▸ What is expected: Write out the stretch of lines below that begins at the line with "sentado em Amesterdão, onde" and ends at the line with "maioria dos países, mulheres", including both, exactly as given and nothing more.

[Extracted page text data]
__________

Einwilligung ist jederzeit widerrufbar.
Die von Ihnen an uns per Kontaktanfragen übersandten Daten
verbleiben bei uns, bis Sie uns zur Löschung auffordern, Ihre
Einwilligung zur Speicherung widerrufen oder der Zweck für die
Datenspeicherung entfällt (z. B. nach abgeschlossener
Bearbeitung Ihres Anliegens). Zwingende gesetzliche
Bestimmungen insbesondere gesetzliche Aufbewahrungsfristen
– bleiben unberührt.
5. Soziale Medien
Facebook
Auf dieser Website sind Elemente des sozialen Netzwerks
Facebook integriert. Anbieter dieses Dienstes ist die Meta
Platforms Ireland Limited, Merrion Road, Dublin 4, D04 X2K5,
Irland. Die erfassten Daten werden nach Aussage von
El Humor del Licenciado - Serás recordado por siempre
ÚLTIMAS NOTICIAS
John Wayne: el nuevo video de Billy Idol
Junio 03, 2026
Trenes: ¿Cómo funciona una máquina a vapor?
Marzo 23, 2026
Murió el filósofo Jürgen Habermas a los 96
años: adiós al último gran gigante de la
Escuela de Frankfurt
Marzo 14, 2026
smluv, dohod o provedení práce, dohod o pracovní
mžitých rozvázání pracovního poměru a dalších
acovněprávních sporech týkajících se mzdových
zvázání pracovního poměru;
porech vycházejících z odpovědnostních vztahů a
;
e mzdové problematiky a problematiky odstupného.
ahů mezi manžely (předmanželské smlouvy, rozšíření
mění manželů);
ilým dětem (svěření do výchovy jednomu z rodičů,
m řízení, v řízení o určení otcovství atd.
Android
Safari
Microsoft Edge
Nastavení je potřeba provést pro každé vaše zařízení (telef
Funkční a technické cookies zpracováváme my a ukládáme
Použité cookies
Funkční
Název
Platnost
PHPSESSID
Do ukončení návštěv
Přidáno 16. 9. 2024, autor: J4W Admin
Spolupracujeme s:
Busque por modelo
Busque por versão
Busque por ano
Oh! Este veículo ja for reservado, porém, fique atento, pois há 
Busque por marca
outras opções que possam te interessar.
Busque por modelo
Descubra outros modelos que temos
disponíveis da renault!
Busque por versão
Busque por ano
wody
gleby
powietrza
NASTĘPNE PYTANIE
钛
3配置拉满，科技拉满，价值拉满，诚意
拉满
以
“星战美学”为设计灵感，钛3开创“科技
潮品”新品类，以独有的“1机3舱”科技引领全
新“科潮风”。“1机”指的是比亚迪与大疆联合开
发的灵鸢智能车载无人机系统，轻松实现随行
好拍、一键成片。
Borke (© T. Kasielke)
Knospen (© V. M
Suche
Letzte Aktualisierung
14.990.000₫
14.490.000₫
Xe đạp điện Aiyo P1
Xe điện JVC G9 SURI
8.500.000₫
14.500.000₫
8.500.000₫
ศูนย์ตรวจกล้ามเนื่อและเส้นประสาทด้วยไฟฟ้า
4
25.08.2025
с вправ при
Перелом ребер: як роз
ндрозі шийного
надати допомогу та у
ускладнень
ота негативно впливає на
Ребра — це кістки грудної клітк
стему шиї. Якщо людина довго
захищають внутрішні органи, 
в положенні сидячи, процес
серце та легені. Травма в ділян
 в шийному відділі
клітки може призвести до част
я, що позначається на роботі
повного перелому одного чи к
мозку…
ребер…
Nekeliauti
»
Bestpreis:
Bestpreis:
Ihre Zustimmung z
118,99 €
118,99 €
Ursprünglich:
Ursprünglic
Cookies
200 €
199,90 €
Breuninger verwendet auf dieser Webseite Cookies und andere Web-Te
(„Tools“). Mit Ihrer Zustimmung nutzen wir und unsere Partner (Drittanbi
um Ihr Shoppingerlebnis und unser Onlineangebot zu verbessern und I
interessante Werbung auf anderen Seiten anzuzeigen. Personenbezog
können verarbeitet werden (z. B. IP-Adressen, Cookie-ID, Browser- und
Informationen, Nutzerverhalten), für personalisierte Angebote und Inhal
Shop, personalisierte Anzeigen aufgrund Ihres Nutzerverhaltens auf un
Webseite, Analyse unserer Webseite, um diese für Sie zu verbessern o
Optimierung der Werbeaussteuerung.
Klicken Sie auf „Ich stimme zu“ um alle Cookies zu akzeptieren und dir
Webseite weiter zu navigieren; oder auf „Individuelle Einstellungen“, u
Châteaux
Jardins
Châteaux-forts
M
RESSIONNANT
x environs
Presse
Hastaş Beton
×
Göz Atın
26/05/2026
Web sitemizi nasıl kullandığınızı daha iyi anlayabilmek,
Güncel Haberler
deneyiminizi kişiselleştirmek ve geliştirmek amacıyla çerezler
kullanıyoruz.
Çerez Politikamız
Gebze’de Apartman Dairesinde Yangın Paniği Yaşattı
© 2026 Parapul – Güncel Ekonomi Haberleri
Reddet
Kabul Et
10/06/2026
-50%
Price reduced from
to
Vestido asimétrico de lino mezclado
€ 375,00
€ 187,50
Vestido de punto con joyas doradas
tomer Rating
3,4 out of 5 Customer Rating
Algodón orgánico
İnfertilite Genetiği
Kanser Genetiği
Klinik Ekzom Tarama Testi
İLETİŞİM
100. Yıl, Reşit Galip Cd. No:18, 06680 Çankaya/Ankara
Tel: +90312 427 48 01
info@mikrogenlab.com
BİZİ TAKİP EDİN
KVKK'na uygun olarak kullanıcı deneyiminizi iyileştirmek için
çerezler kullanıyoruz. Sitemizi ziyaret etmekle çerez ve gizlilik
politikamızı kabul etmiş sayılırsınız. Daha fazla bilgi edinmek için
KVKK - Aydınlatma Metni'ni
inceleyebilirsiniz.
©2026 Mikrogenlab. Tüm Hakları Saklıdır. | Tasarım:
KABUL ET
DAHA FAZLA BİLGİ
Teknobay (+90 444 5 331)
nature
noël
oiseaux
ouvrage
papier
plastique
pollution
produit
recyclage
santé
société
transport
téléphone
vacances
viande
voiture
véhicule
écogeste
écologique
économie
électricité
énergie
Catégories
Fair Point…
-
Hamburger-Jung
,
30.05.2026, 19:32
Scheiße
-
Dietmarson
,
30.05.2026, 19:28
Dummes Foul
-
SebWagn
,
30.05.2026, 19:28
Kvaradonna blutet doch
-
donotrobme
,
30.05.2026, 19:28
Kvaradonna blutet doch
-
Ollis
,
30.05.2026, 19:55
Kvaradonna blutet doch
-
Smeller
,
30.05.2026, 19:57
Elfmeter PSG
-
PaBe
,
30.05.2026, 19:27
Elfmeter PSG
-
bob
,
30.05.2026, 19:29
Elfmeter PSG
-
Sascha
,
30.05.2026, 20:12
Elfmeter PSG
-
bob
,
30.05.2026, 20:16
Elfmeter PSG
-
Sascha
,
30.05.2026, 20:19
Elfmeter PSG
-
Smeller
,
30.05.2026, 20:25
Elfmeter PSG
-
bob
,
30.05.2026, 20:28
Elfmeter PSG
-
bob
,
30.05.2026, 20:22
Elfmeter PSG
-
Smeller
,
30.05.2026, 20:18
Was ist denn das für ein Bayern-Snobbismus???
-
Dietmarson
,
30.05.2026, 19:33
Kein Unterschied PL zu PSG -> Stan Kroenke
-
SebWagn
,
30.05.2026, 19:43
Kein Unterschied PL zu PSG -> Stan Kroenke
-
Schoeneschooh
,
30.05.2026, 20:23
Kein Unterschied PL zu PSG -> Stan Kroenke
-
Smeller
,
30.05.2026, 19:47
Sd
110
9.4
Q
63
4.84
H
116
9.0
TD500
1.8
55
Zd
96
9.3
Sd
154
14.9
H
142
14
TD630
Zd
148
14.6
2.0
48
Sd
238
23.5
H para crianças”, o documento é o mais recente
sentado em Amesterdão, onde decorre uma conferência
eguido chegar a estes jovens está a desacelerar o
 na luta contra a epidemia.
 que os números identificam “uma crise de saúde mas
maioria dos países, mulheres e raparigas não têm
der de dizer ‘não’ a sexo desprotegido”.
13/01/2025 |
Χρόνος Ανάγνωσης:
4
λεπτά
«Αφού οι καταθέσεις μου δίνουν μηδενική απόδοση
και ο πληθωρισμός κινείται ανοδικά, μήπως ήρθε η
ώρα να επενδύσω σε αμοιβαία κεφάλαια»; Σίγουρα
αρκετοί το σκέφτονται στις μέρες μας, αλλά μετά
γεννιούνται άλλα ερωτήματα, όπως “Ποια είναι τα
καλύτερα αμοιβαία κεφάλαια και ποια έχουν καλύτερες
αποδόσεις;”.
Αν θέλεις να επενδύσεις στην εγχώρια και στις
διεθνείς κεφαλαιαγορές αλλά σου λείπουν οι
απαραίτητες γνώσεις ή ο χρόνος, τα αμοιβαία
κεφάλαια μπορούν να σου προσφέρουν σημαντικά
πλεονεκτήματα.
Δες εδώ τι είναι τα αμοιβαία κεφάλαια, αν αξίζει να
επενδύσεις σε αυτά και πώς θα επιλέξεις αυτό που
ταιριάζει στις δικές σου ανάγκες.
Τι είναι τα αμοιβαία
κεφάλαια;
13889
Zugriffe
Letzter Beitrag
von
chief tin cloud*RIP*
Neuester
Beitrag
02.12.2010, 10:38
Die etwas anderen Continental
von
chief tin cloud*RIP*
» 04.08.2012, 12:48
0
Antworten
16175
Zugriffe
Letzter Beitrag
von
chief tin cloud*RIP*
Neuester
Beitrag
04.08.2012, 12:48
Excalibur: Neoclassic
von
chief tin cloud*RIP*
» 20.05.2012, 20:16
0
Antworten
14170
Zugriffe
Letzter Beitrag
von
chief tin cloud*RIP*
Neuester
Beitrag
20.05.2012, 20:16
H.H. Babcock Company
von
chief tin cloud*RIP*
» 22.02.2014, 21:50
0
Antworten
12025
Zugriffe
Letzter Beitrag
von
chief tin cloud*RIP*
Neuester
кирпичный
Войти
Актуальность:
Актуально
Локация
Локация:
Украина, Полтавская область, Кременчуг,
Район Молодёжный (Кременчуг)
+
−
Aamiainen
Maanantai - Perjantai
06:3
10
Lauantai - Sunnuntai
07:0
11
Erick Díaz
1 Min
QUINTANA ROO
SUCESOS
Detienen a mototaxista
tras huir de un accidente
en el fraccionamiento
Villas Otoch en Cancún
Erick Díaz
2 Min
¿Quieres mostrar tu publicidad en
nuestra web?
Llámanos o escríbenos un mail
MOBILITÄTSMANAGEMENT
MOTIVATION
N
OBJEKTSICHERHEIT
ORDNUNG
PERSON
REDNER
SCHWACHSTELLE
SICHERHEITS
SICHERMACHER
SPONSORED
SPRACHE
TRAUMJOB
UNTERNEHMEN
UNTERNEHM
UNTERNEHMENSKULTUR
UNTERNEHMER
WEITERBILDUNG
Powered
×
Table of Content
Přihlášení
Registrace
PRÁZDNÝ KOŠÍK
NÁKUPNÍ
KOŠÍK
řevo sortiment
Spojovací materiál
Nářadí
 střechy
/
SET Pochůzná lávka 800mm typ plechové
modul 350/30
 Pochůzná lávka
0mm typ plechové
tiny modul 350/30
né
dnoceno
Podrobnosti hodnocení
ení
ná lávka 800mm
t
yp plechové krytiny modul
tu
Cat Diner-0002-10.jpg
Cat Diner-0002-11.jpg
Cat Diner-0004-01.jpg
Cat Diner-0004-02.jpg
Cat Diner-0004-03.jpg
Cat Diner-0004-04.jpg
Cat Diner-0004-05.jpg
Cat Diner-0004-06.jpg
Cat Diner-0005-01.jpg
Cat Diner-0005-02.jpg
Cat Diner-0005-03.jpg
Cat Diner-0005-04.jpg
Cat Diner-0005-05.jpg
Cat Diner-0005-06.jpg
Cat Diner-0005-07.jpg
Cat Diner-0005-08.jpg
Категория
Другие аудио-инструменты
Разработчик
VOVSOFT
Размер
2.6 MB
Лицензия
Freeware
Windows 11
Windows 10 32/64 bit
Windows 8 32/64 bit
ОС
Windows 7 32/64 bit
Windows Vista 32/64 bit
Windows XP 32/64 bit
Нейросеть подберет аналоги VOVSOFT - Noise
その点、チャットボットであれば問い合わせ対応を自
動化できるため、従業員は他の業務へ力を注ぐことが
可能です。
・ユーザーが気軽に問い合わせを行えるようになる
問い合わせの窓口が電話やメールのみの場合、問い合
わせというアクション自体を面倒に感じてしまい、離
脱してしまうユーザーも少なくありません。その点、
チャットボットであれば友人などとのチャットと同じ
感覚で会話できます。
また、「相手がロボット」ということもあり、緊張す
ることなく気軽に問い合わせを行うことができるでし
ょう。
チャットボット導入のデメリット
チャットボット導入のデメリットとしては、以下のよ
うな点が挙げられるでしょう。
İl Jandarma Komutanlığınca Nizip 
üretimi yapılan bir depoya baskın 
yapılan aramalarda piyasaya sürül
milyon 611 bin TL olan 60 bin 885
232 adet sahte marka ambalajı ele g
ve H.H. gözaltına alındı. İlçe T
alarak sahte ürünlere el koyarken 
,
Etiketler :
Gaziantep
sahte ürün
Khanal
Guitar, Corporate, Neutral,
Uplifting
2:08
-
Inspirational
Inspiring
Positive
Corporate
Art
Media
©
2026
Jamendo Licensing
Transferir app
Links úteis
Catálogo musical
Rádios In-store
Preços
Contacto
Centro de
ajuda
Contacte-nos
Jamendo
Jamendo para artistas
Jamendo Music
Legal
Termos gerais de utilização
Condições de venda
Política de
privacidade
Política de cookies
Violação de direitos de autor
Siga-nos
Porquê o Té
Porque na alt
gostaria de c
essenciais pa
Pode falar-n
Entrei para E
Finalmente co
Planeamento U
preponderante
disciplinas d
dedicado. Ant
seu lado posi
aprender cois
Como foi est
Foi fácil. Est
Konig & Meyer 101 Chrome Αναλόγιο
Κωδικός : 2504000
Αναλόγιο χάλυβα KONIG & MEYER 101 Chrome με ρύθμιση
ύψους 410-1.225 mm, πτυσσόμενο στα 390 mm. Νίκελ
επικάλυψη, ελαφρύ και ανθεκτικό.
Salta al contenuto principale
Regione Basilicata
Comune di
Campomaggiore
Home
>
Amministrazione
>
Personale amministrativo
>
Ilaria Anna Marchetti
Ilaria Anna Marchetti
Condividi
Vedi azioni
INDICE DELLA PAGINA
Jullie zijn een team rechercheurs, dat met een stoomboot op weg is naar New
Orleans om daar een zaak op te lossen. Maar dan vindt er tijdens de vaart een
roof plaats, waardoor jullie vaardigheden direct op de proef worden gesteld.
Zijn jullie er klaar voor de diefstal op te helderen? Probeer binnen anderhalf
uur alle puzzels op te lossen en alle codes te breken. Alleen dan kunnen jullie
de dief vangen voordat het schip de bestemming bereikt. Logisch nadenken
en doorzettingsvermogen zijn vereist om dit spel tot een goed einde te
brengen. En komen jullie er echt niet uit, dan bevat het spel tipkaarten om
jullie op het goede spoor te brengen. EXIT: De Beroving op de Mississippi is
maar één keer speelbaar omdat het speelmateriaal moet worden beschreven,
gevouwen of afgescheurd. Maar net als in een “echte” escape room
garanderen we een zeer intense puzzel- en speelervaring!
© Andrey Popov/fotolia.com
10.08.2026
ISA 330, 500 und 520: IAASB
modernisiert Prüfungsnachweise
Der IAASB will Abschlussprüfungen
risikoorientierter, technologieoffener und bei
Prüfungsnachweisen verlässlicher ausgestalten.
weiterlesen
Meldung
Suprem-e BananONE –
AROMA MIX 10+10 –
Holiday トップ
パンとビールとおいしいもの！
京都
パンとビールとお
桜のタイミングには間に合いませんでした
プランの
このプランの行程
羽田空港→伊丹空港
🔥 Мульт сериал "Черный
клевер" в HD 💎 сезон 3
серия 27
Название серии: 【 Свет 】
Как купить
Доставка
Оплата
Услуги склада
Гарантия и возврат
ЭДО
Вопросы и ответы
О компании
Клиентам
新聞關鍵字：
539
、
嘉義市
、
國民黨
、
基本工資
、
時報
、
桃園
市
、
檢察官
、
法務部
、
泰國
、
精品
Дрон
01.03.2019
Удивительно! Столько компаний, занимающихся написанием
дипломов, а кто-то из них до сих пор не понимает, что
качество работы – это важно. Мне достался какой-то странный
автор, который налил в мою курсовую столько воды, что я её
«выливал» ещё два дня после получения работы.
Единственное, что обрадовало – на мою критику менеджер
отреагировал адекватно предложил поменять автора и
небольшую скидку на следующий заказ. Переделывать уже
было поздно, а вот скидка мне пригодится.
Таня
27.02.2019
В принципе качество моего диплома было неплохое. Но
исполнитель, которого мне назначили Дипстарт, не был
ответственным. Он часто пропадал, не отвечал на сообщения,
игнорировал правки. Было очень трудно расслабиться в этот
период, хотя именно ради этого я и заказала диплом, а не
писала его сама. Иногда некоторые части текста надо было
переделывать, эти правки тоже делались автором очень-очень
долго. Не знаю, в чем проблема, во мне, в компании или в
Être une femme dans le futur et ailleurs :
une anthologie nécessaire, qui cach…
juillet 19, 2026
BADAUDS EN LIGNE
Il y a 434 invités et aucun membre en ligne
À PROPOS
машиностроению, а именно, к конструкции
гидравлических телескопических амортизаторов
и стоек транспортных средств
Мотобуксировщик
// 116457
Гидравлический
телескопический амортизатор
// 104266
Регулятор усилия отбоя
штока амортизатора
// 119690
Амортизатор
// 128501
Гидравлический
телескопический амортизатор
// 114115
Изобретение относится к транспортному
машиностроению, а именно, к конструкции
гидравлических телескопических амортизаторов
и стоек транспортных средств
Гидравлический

__________

▸ Response to this exercise:
sentado em Amesterdão, onde decorre uma conferência
eguido chegar a estes jovens está a desacelerar o
 na luta contra a epidemia.
 que os números identificam “uma crise de saúde mas
maioria dos países, mulheres e raparigas não têm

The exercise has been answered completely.